Output the data below only from the line containing "Klienti, kas iegādājās šo produktu, iegādājā" up to and including the line containing "Unsere vorgemerkten Interessenten sind auf d", exact and with the pictures left out.

[Saved data entries]
..............................

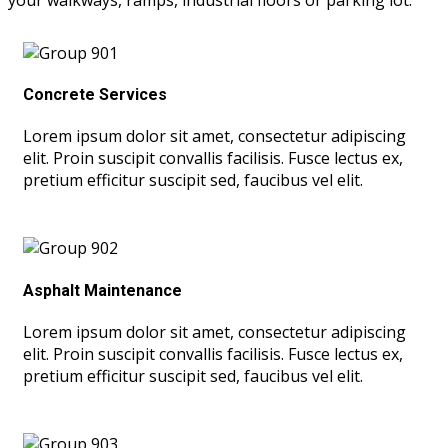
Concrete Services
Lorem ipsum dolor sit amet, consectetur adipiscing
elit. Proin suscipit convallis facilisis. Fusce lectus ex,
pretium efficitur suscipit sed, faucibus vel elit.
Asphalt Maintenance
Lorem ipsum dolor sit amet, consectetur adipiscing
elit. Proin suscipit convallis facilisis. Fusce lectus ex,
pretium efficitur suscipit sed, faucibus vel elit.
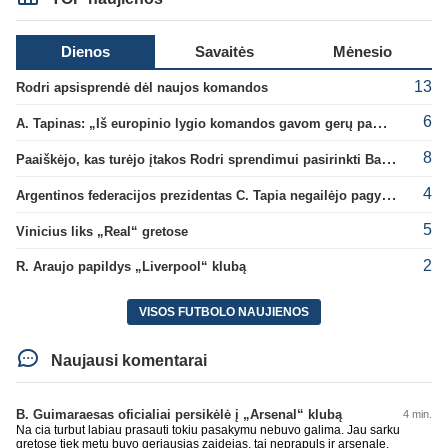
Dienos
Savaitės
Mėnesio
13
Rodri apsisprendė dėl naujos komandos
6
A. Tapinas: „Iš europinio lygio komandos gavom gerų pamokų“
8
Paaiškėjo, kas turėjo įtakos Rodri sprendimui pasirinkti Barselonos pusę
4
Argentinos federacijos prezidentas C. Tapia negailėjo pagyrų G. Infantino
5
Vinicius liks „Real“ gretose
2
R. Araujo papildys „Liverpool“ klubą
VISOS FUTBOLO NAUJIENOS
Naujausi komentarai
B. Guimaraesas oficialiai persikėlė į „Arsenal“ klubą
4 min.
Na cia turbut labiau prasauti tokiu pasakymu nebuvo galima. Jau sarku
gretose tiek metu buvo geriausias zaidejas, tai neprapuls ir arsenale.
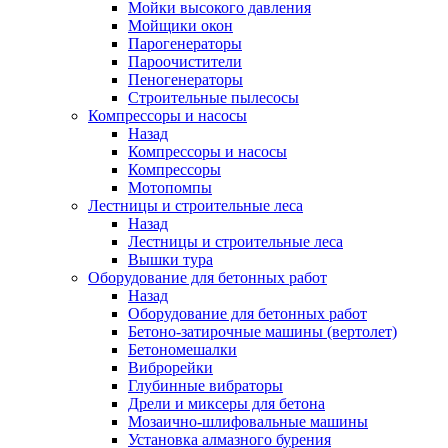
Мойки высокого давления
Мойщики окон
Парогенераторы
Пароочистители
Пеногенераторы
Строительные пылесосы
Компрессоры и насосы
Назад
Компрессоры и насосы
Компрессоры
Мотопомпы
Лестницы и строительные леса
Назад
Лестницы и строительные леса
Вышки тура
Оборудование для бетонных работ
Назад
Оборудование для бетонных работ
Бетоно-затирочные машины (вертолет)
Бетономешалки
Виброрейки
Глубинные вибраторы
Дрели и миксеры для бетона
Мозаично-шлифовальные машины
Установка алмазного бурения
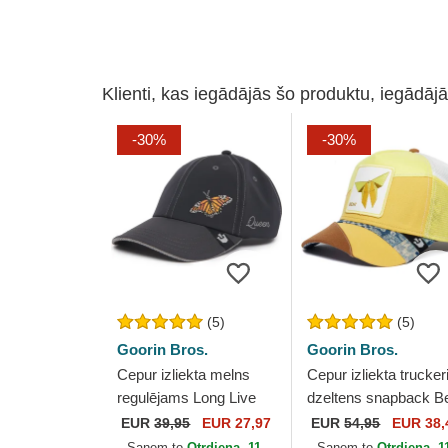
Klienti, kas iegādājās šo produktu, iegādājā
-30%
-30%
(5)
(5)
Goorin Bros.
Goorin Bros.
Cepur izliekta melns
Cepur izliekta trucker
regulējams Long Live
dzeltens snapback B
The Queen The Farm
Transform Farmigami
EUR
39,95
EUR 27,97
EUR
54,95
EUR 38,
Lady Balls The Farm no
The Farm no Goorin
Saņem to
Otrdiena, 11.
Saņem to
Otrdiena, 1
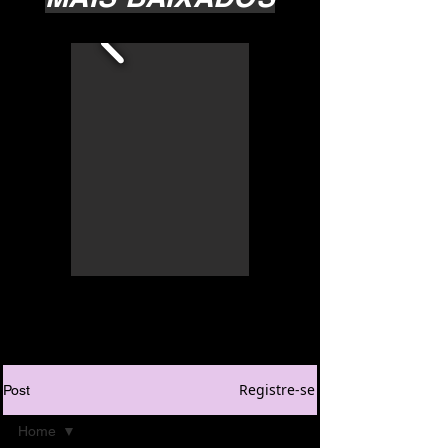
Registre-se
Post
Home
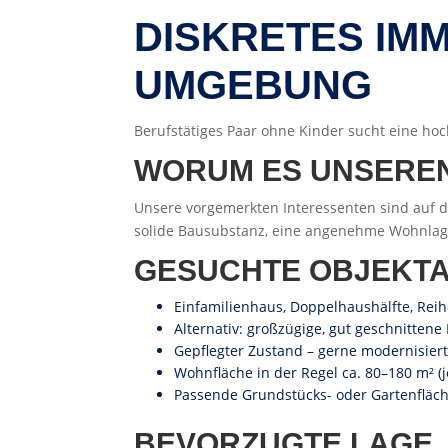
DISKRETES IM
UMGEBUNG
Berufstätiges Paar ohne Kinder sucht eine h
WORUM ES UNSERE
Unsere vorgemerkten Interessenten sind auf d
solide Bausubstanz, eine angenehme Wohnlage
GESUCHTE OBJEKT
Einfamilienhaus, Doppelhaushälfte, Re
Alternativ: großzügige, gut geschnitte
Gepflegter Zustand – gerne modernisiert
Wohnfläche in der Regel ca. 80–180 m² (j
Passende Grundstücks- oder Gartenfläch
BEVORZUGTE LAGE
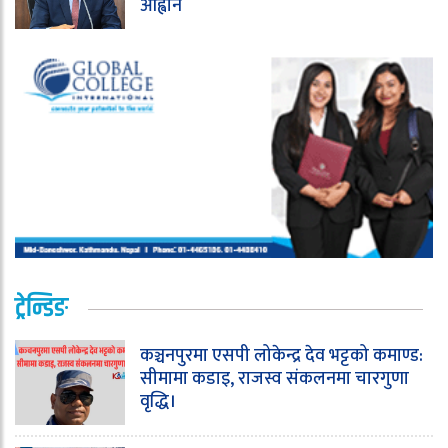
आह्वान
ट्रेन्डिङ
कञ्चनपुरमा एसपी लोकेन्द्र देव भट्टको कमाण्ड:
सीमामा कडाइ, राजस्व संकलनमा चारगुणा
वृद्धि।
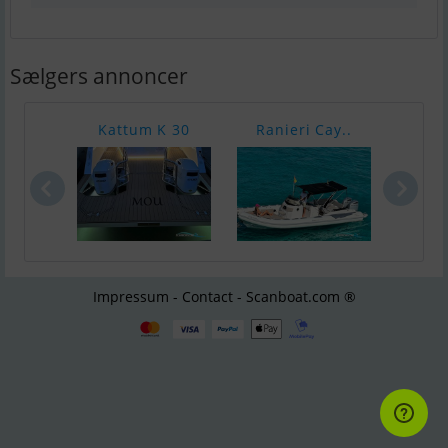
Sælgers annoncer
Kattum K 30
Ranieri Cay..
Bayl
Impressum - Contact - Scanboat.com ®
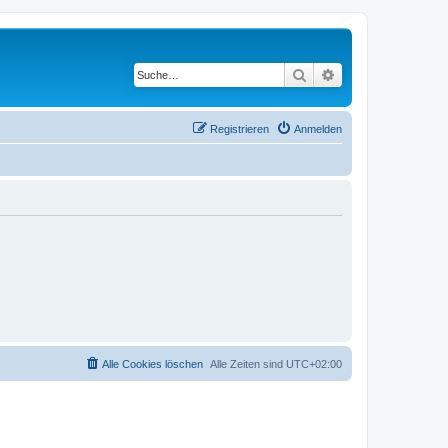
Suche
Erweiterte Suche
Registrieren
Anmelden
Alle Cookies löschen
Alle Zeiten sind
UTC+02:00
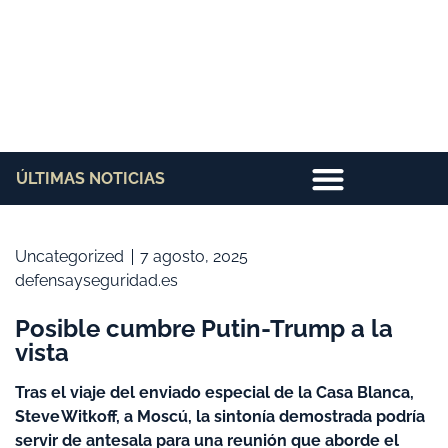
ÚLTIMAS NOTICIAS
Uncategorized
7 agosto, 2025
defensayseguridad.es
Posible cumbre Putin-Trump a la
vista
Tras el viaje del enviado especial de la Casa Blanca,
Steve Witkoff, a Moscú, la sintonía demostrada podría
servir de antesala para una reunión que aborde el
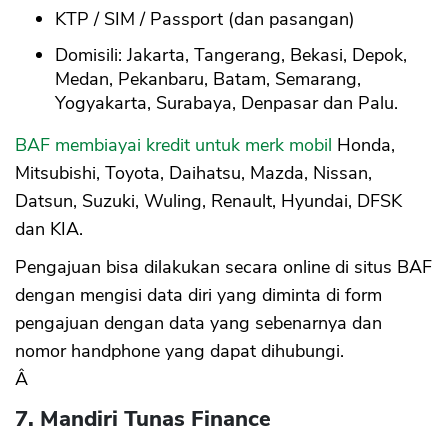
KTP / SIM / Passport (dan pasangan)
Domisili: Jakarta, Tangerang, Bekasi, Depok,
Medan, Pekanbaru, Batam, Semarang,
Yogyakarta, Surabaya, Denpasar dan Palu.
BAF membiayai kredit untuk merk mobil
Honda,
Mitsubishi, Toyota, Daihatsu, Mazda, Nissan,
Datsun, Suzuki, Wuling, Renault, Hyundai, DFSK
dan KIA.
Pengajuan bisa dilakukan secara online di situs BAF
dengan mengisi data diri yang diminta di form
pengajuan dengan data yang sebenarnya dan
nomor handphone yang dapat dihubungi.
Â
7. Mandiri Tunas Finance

..............................

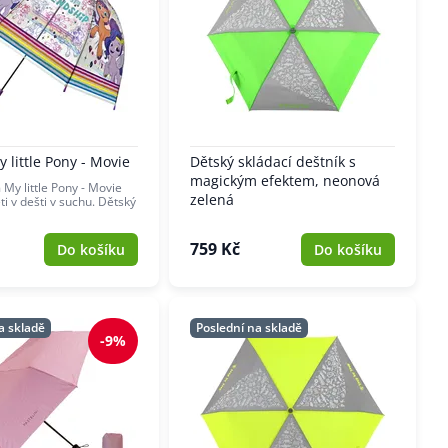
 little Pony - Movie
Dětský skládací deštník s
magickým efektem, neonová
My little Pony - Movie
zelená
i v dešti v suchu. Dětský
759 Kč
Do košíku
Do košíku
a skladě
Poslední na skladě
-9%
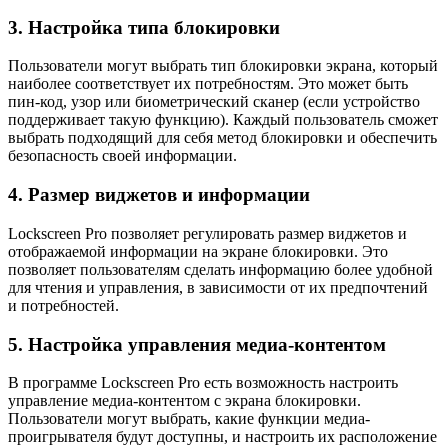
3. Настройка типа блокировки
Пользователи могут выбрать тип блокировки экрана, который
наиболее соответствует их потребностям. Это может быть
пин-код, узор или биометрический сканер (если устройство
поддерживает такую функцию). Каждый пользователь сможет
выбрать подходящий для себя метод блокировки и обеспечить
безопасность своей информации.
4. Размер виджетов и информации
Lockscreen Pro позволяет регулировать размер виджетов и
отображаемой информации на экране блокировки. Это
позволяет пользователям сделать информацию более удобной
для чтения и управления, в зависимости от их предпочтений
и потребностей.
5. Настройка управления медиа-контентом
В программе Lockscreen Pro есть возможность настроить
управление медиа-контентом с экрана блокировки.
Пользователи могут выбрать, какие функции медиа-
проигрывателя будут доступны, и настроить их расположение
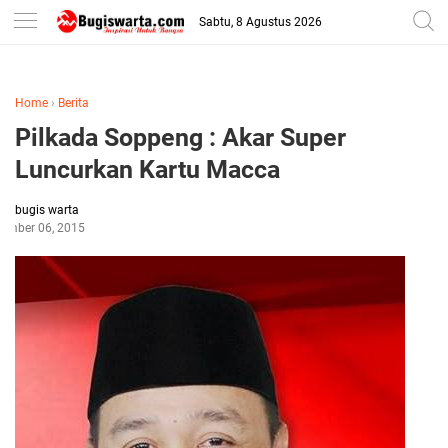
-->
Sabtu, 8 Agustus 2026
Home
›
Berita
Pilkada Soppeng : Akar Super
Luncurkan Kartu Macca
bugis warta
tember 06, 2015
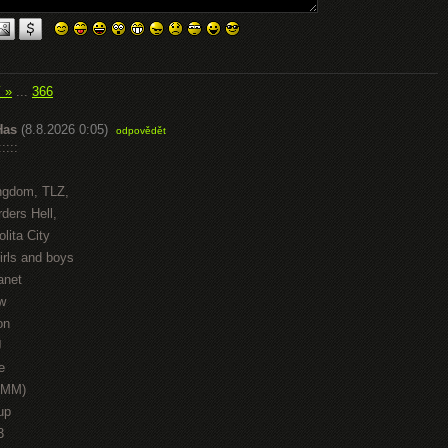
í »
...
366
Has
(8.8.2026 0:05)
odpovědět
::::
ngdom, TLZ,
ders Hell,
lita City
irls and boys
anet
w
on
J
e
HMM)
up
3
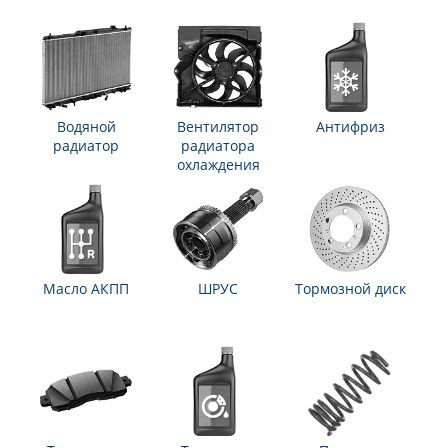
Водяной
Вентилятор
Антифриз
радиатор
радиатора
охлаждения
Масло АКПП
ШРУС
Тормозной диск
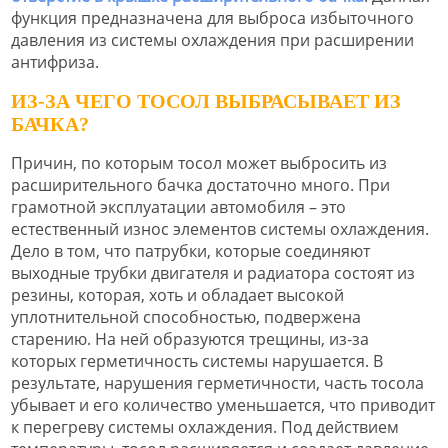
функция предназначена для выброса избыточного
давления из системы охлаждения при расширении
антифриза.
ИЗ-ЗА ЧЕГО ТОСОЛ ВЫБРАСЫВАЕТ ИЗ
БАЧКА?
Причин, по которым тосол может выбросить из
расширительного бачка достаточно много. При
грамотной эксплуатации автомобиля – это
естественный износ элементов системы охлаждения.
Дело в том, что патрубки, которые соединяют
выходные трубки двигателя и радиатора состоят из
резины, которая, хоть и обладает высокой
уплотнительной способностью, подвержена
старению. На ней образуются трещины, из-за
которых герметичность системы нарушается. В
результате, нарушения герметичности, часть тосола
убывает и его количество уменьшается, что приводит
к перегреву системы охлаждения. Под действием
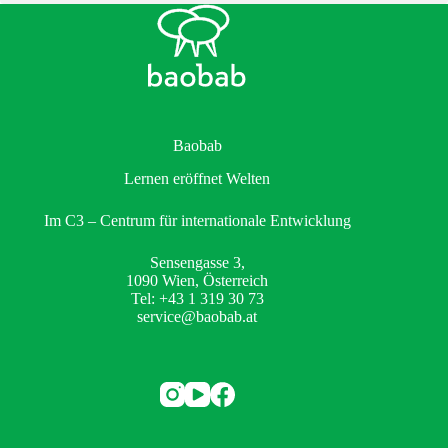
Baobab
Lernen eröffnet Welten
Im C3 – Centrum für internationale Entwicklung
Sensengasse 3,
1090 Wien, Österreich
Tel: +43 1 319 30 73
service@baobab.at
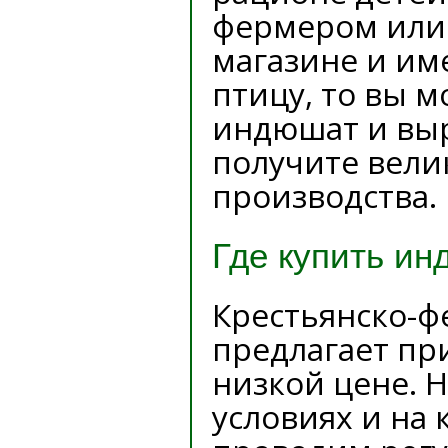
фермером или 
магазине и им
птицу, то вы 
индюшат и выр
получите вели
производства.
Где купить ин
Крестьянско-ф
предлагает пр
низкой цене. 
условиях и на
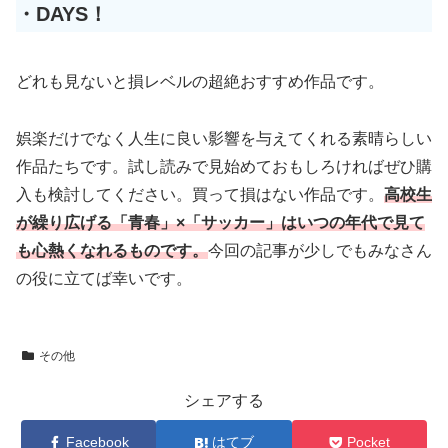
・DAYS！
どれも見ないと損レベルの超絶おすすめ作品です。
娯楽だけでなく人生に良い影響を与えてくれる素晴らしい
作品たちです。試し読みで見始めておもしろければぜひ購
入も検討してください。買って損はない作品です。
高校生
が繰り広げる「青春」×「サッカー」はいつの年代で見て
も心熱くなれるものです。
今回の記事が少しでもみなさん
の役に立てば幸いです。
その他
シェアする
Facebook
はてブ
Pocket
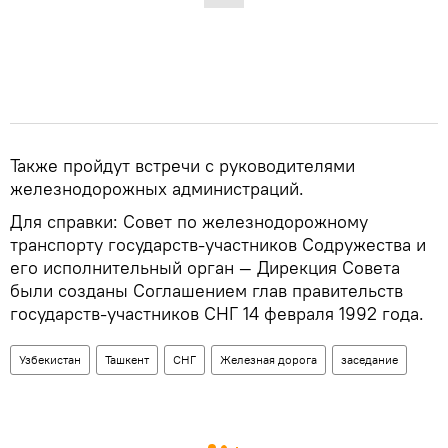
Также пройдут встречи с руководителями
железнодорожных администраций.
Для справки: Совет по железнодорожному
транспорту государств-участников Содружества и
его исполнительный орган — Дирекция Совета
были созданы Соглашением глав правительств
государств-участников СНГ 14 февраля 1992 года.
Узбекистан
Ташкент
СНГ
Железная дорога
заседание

..............................

▶ Answer section
Klienti, kas iegādājās šo produktu, iegādājā
-30%
-30%
(5)
(5)
Goorin Bros.
Goorin Bros.
Cepur izliekta melns
Cepur izliekta trucker
regulējams Long Live
dzeltens snapback B
The Queen The Farm
Transform Farmigami
EUR
39,95
EUR 27,97
EUR
54,95
EUR 38,
Lady Balls The Farm no
The Farm no Goorin
Saņem to
Otrdiena, 11.
Saņem to
Otrdiena, 1
Registre-se
Post
Home
DISKRETES IM
UMGEBUNG
Berufstätiges Paar ohne Kinder sucht eine h
WORUM ES UNSERE
Unsere vorgemerkten Interessenten sind auf d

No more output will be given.